Published: April 17, 2018
Karen Keane is partner and chief executive officer of Skinner, one of the country’s largest auction houses. In 2017, the company conducted 73 auctions, both live and online only, selling more than 36,000 items to customers in nearly 60 countries and all 50 states. Keane earned a master’s degree in art history from Boston University and started working for Bob Skinner, the company’s founder, in 1980. She initially was a cataloger of Americana. Keane has been an appraiser for 22 years on the PBS series Antiques Roadshow, is a trustee of the Massachusetts College of Art and Design and serves as benefit auctioneer for many Boston-area nonprofits. She writes extensively about antiques and often takes the podium at Skinner sales, having conducted her first auction in 1983. She has been instrumental in guiding the company to its prominent position in the industry.
What prompted your interest in antiques?
My mother loved antiques, so I grew up with them. I often went antiquing in New Hampshire with her. I remember being very interested in learning about a large Japanese cloisonné charger that my grandfather had. To me, it was an object that spoke of a distant place and time. I wanted to know more. I don’t really call myself a collector, but our home is filled with antiques that we love and have acquired over the years.
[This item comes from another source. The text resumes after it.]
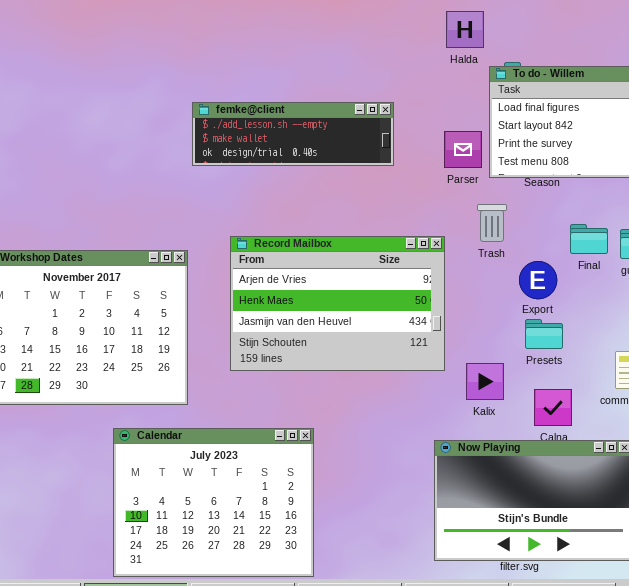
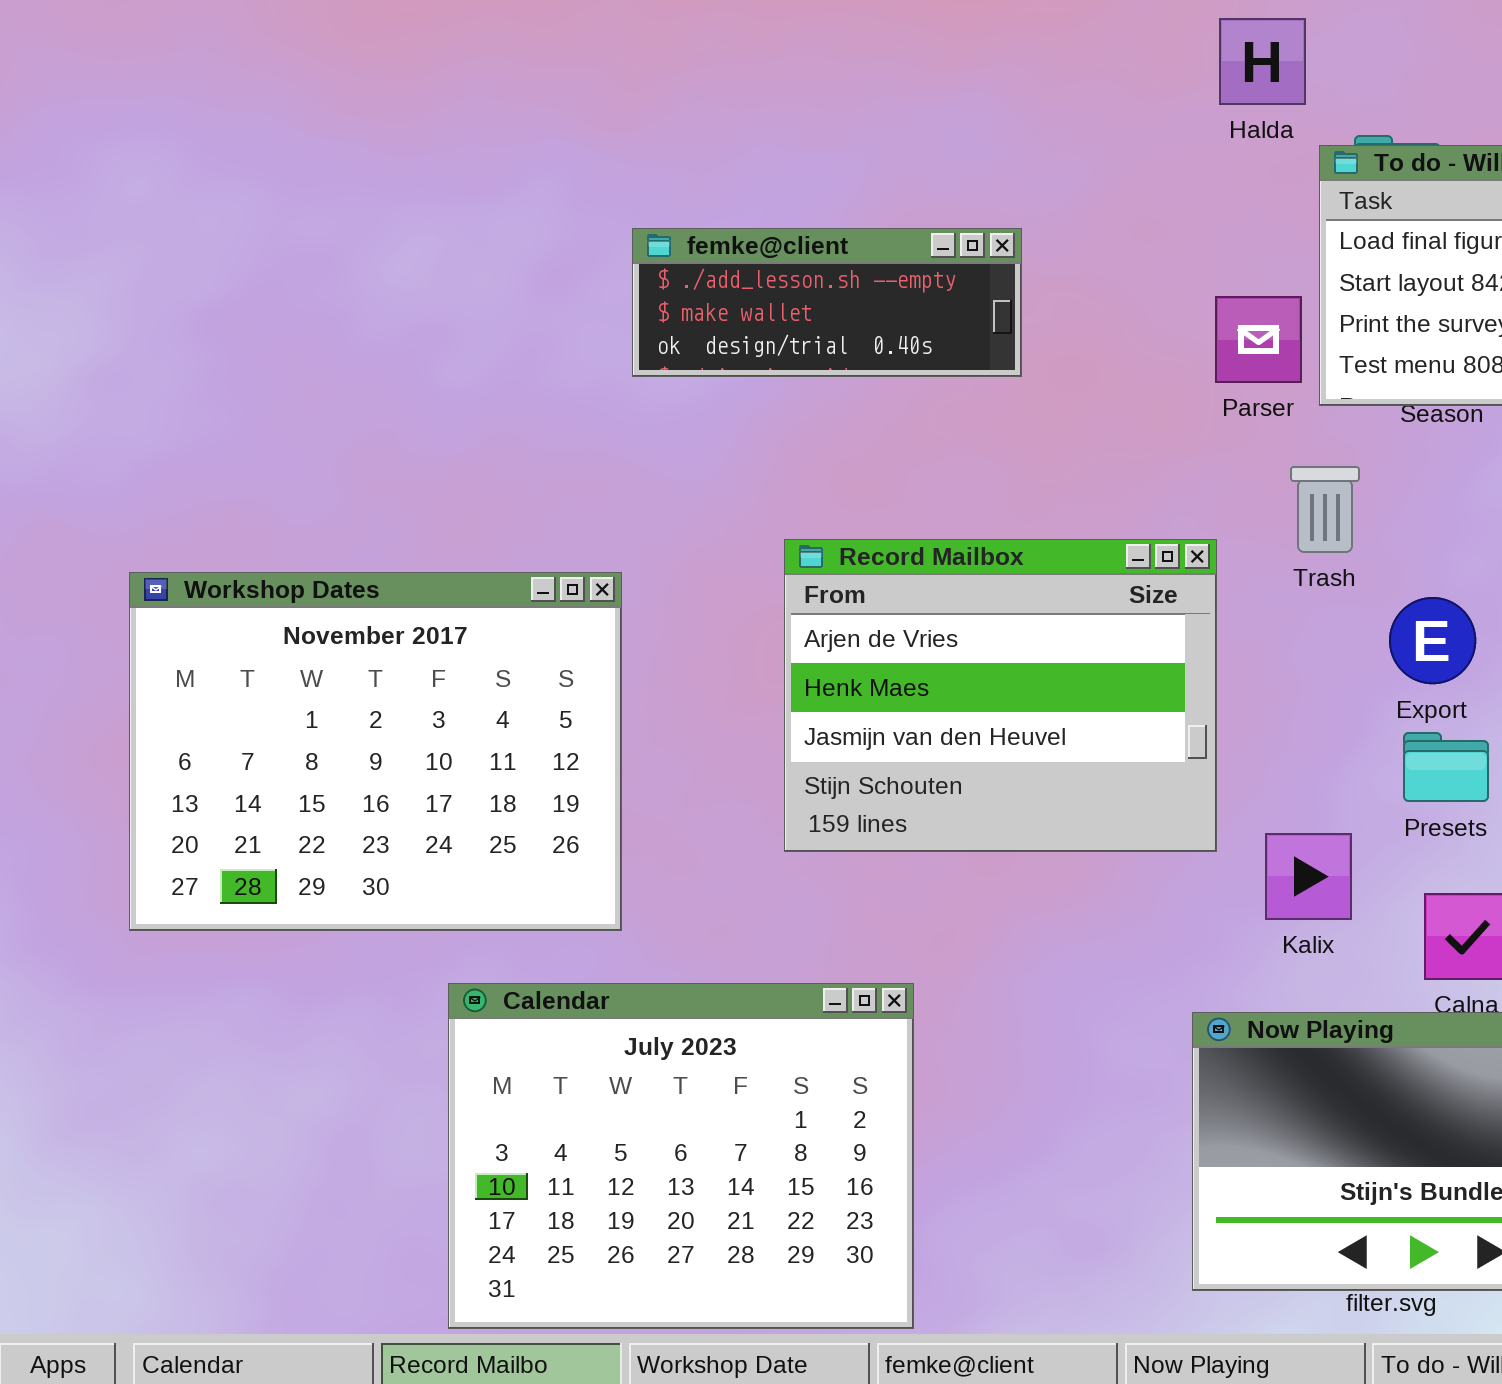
femke@client: [192,102,394,166] -> [632,228,1022,377], resized
Record Mailbox: [230,236,445,371] -> [784,539,1217,852], resized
Can you tell us about Skinner today?
We’ve grown substantially from the early days when our main location was in Bolton, Mass. We have a gallery in downtown Boston, a 70,000-square-foot facility in Marlborough, Mass., and offices in New York City and Coral Gables, Fla. When we began, we primarily sold Americana. Bob Skinner understood the concept of creating specialty departments, staffed by experts. We now have 14 departments, each headed by knowledgeable professionals, specializing in a range of material from Americana to fine art and jewelry, musical instruments, Oriental rugs, photographica, clocks and watches, tribal arts, historic militaria, wine and whisky, Twentieth Century design, coins and more. The specialists are integral to the success of Skinner. They are the people who source consignments, compose the catalog descriptions and market the items in their respective fields.
How are your online-only sales performing?
We’re finding that online-only sales give us numerous advantages. Some focus on the specialty departments, and some, our Discovery sales, include a range of related objects. They’re obviously a way to attract new and younger buyers because of the 24/7 accessibility of the objects online. Many of these younger clients are drawn to categories like Whisky and Jewelry, areas that lend themselves to internet shopping and promotion on social media. They also provide a means to offer material that doesn’t fit into live sales. We understand families face a complex task in liquidating estates and collections. We are the resource to handle entire estates, not just the dozen or so best items. Our social media programs and the online sales work in concert to ensure items bring market value.
How are you using social media?
We believe in taking advantage of changing technology. Not everyone knows this, but under Bob Skinner’s direction we were the first auction house to be fully computerized in the late 1970s. Our participation on Antiques Roadshow gets our names and faces in front of millions of television viewers. And these days, we’re heavily invested in social media – Instagram, Pinterest, Facebook and Twitter, to name a few platforms. Most of our department heads blog about interesting items in upcoming sales. We’re constantly adding material to these sites. The statistics they provide are extremely valuable in guiding our marketing efforts. What subjects attract viewers? How long did viewers spend on our site and how did they navigate around it? Where are they from? Also, to help us learn about our clients, with a group of other auctioneers we created the online bidding platform Bidsquare. We also use our own online bidding platform, SkinnerLive!
Will live auctions exist in the future?
Absolutely! Live auctions are here to stay. They bring people together. Live previews and auctions are social events where many collectors gather to share information. At Skinner we value the face time and the relationships we have built with collectors and dealers. As part of our educational activities for certain sales, we often present lectures by experts in the field. They’re well-attended and encourage participation in the live sales and encourage informal discussions between collectors and scholars they might not otherwise meet. So, don’t believe anyone who says live sales are dying!